Peter Carstensen and Robert H. Lande published “The Merger Incipiency Doctrine and the Importance of ‘Redundant’ Competitors” in 2018 Wisconsin Law Review 783.
The enforcers and the courts have not implemented the merger incipiency doctrine in the vigorous manner Congress intended. We believe one important reason for this failure is that, until now, the logic underlying this doctrine has never been explained. The purpose of this article is to demonstrate that markets’ need for “protective redundancy” explains the incipiency policy. We are writing this article in the hope that this will cause the enforcers and courts to implement significantly more stringent merger enforcement.
To vastly oversimplify, the current enforcement approach assumes that if N significant competitors are necessary for competition, N-1 competitors could well be anticompetitive, but blocking an N 1 merger would not confer any gains. Because many enforcers and judges erroneously assume that mergers among major competitors usually result in significant gains to efficiency and innovation, they believe that blocking mergers to the N 1 level would impose significant costs on the economy.
Why should enforcement preserve apparent “redundancy”? First, the relationship between concentration and competition, and between concentration and innovation, is uncertain. Underestimating the minimum necessary number of firms needed for competition and for innovation is likely to result in harm to consumer welfare. Second, one or more of the N firms frequently can wither or implode as a result of normal competition, or from an unexpected shock to the market, often surprisingly quickly. This leaves only N-1 or N-2 remaining significant competitors. Finally, when enforcers challenge a merger that would have resulted in N competitors, they often allow the merger subject to complex remedies. But if the remedy fails, as they often do, the market will have too few competitors by the enforcers’ own estimate. Taken together these scenarios often leave markets with too few firms.

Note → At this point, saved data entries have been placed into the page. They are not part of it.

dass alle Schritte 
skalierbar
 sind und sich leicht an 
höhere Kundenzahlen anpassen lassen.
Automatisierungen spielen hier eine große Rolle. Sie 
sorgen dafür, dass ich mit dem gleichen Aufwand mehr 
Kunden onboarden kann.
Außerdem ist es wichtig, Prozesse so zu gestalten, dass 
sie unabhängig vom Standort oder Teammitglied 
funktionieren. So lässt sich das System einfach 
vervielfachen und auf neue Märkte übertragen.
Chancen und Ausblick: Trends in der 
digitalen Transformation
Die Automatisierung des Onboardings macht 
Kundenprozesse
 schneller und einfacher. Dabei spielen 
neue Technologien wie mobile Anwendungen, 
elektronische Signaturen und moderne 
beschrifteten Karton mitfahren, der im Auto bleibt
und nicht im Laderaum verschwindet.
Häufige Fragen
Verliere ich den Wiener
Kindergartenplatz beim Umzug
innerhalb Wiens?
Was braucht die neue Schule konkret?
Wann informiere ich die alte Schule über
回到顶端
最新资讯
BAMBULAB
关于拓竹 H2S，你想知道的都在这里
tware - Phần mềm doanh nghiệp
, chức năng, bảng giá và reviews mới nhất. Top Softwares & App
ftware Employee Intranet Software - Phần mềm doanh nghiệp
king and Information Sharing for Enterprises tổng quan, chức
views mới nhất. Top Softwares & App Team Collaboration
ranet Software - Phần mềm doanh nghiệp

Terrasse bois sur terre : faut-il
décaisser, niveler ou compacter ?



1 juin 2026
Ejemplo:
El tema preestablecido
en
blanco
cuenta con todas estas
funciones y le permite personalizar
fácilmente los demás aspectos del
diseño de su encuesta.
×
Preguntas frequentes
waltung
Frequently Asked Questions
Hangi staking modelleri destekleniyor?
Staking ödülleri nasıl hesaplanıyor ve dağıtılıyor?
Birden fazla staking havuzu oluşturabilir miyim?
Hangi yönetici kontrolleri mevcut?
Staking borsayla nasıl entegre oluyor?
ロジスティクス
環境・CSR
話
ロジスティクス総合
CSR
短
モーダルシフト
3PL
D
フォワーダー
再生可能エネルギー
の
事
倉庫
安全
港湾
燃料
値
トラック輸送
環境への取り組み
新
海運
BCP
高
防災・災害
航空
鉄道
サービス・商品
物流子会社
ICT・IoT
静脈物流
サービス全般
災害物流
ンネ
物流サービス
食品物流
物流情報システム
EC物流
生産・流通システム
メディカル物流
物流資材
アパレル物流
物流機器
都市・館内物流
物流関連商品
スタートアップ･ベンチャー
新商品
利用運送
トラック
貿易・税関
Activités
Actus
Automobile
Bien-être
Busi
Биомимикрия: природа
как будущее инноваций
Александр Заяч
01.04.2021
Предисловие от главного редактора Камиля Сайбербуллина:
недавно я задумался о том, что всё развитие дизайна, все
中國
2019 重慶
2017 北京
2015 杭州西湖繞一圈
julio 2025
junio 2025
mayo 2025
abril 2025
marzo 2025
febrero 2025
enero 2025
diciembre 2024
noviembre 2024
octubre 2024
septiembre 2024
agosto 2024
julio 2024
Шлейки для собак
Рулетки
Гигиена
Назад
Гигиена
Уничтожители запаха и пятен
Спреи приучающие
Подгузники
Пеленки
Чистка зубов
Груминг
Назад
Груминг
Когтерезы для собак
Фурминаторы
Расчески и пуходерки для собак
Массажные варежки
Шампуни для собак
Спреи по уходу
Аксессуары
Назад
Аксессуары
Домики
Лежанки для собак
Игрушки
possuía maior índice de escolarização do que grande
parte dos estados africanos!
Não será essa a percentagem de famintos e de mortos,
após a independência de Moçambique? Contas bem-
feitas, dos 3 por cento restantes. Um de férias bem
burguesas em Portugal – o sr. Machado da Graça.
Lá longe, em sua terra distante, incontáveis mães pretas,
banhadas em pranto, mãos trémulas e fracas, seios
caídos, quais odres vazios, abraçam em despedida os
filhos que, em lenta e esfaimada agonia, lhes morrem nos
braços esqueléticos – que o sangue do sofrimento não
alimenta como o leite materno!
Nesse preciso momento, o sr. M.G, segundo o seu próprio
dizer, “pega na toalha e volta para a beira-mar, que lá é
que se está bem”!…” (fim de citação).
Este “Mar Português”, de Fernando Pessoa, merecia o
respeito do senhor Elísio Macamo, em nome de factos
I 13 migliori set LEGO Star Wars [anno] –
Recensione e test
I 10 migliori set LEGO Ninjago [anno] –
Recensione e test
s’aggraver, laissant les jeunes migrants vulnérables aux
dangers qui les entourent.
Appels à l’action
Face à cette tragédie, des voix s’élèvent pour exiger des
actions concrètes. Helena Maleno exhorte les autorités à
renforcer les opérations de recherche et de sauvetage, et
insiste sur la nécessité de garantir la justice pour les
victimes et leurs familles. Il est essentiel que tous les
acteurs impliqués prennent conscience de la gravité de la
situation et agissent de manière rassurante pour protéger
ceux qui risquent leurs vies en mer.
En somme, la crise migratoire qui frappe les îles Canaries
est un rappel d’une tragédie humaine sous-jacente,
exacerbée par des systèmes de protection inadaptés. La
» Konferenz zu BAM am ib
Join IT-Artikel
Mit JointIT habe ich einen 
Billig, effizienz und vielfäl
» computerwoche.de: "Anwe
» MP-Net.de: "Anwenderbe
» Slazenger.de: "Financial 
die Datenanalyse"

The attenuation of the incipiency doctrine has allowed many mergers that have resulted in higher prices and lower levels of innovation. This has been shown by recent empirical work evaluating the consequences of major mergers. Moreover, other empirical work shows that significant mergers rarely produce significant efficiency gains and often result in losses to innovation.
A revitalized incipiency doctrine would retain the “protective redundancy” that would preserve competition, while sacrificing little or nothing in terms of efficiency or innovation. The enforcers and the courts should implement this policy much more aggressively.